[EXERCISE DATA]

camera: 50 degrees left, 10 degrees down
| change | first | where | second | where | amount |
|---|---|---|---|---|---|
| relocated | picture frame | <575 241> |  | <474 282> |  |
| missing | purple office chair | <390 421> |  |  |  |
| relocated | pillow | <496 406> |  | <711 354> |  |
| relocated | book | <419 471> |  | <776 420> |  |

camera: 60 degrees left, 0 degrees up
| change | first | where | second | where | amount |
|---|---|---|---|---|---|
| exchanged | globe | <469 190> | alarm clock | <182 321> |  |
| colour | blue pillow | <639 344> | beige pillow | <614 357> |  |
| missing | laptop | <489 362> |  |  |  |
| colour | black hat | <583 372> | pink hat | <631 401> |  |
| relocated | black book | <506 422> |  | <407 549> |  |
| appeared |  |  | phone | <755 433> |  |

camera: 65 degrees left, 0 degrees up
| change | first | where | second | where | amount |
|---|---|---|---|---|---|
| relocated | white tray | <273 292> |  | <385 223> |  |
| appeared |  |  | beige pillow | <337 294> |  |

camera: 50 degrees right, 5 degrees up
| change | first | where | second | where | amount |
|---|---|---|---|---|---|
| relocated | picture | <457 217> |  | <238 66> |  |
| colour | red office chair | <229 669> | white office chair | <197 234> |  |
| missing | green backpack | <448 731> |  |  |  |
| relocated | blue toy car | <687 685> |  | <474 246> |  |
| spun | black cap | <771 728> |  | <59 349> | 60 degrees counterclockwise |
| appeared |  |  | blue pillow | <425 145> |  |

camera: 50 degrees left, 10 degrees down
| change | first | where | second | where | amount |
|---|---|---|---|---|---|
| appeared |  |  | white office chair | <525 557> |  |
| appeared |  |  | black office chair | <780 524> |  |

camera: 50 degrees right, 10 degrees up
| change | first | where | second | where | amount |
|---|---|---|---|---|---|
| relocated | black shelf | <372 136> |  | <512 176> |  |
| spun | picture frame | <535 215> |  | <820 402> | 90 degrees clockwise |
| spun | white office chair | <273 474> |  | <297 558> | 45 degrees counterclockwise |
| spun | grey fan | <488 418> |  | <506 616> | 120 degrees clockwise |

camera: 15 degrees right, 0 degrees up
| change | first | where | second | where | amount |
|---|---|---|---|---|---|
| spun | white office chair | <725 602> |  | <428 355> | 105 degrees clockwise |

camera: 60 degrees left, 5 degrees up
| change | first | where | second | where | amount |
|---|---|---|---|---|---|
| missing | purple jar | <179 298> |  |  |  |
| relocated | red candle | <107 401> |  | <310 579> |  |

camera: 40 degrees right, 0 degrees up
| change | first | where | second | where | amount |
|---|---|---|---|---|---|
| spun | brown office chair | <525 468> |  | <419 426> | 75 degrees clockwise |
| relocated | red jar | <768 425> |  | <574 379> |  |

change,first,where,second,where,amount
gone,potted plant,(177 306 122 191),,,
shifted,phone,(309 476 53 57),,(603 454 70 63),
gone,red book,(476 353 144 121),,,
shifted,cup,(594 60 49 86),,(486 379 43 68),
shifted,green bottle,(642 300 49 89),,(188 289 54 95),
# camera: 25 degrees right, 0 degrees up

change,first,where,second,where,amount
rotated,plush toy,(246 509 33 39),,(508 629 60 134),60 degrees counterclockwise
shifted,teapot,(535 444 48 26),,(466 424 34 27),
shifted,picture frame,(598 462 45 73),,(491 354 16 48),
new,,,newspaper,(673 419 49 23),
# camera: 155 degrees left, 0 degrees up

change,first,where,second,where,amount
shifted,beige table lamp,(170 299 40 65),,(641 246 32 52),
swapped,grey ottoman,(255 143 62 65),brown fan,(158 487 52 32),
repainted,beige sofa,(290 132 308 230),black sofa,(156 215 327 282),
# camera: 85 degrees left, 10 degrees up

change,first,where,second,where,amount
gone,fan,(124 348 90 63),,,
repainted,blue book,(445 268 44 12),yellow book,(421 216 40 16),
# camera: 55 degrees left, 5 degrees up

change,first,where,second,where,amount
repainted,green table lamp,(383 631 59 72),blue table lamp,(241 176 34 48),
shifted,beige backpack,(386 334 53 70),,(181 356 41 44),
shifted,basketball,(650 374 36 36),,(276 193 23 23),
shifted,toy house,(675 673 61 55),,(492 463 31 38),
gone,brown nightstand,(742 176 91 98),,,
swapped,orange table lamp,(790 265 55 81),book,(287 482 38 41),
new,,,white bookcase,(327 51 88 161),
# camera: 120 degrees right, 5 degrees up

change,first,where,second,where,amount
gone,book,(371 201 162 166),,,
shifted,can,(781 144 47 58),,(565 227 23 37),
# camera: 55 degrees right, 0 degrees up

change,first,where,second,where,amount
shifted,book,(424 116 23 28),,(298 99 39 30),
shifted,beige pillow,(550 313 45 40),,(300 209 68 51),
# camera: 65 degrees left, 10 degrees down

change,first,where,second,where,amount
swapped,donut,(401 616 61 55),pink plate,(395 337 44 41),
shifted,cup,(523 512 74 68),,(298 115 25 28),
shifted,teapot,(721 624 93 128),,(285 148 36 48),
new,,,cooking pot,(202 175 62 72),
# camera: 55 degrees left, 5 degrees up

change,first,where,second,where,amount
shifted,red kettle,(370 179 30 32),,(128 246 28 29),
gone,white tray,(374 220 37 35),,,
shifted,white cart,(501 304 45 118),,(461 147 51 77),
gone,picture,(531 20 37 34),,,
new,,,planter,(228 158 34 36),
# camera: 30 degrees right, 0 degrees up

[/EXERCISE DATA]

■ EXERCISE
None of the lines above may be skipped. Transcribe each one exactly.

■ RESULT
camera: 50 degrees left, 10 degrees down
| change | first | where | second | where | amount |
|---|---|---|---|---|---|
| relocated | picture frame | <575 241> |  | <474 282> |  |
| missing | purple office chair | <390 421> |  |  |  |
| relocated | pillow | <496 406> |  | <711 354> |  |
| relocated | book | <419 471> |  | <776 420> |  |

camera: 60 degrees left, 0 degrees up
| change | first | where | second | where | amount |
|---|---|---|---|---|---|
| exchanged | globe | <469 190> | alarm clock | <182 321> |  |
| colour | blue pillow | <639 344> | beige pillow | <614 357> |  |
| missing | laptop | <489 362> |  |  |  |
| colour | black hat | <583 372> | pink hat | <631 401> |  |
| relocated | black book | <506 422> |  | <407 549> |  |
| appeared |  |  | phone | <755 433> |  |

camera: 65 degrees left, 0 degrees up
| change | first | where | second | where | amount |
|---|---|---|---|---|---|
| relocated | white tray | <273 292> |  | <385 223> |  |
| appeared |  |  | beige pillow | <337 294> |  |

camera: 50 degrees right, 5 degrees up
| change | first | where | second | where | amount |
|---|---|---|---|---|---|
| relocated | picture | <457 217> |  | <238 66> |  |
| colour | red office chair | <229 669> | white office chair | <197 234> |  |
| missing | green backpack | <448 731> |  |  |  |
| relocated | blue toy car | <687 685> |  | <474 246> |  |
| spun | black cap | <771 728> |  | <59 349> | 60 degrees counterclockwise |
| appeared |  |  | blue pillow | <425 145> |  |

camera: 50 degrees left, 10 degrees down
| change | first | where | second | where | amount |
|---|---|---|---|---|---|
| appeared |  |  | white office chair | <525 557> |  |
| appeared |  |  | black office chair | <780 524> |  |

camera: 50 degrees right, 10 degrees up
| change | first | where | second | where | amount |
|---|---|---|---|---|---|
| relocated | black shelf | <372 136> |  | <512 176> |  |
| spun | picture frame | <535 215> |  | <820 402> | 90 degrees clockwise |
| spun | white office chair | <273 474> |  | <297 558> | 45 degrees counterclockwise |
| spun | grey fan | <488 418> |  | <506 616> | 120 degrees clockwise |

camera: 15 degrees right, 0 degrees up
| change | first | where | second | where | amount |
|---|---|---|---|---|---|
| spun | white office chair | <725 602> |  | <428 355> | 105 degrees clockwise |

camera: 60 degrees left, 5 degrees up
| change | first | where | second | where | amount |
|---|---|---|---|---|---|
| missing | purple jar | <179 298> |  |  |  |
| relocated | red candle | <107 401> |  | <310 579> |  |

camera: 40 degrees right, 0 degrees up
| change | first | where | second | where | amount |
|---|---|---|---|---|---|
| spun | brown office chair | <525 468> |  | <419 426> | 75 degrees clockwise |
| relocated | red jar | <768 425> |  | <574 379> |  |

change,first,where,second,where,amount
gone,potted plant,(177 306 122 191),,,
shifted,phone,(309 476 53 57),,(603 454 70 63),
gone,red book,(476 353 144 121),,,
shifted,cup,(594 60 49 86),,(486 379 43 68),
shifted,green bottle,(642 300 49 89),,(188 289 54 95),
# camera: 25 degrees right, 0 degrees up

change,first,where,second,where,amount
rotated,plush toy,(246 509 33 39),,(508 629 60 134),60 degrees counterclockwise
shifted,teapot,(535 444 48 26),,(466 424 34 27),
shifted,picture frame,(598 462 45 73),,(491 354 16 48),
new,,,newspaper,(673 419 49 23),
# camera: 155 degrees left, 0 degrees up

change,first,where,second,where,amount
shifted,beige table lamp,(170 299 40 65),,(641 246 32 52),
swapped,grey ottoman,(255 143 62 65),brown fan,(158 487 52 32),
repainted,beige sofa,(290 132 308 230),black sofa,(156 215 327 282),
# camera: 85 degrees left, 10 degrees up

change,first,where,second,where,amount
gone,fan,(124 348 90 63),,,
repainted,blue book,(445 268 44 12),yellow book,(421 216 40 16),
# camera: 55 degrees left, 5 degrees up

change,first,where,second,where,amount
repainted,green table lamp,(383 631 59 72),blue table lamp,(241 176 34 48),
shifted,beige backpack,(386 334 53 70),,(181 356 41 44),
shifted,basketball,(650 374 36 36),,(276 193 23 23),
shifted,toy house,(675 673 61 55),,(492 463 31 38),
gone,brown nightstand,(742 176 91 98),,,
swapped,orange table lamp,(790 265 55 81),book,(287 482 38 41),
new,,,white bookcase,(327 51 88 161),
# camera: 120 degrees right, 5 degrees up

change,first,where,second,where,amount
gone,book,(371 201 162 166),,,
shifted,can,(781 144 47 58),,(565 227 23 37),
# camera: 55 degrees right, 0 degrees up

change,first,where,second,where,amount
shifted,book,(424 116 23 28),,(298 99 39 30),
shifted,beige pillow,(550 313 45 40),,(300 209 68 51),
# camera: 65 degrees left, 10 degrees down

change,first,where,second,where,amount
swapped,donut,(401 616 61 55),pink plate,(395 337 44 41),
shifted,cup,(523 512 74 68),,(298 115 25 28),
shifted,teapot,(721 624 93 128),,(285 148 36 48),
new,,,cooking pot,(202 175 62 72),
# camera: 55 degrees left, 5 degrees up

change,first,where,second,where,amount
shifted,red kettle,(370 179 30 32),,(128 246 28 29),
gone,white tray,(374 220 37 35),,,
shifted,white cart,(501 304 45 118),,(461 147 51 77),
gone,picture,(531 20 37 34),,,
new,,,planter,(228 158 34 36),
# camera: 30 degrees right, 0 degrees up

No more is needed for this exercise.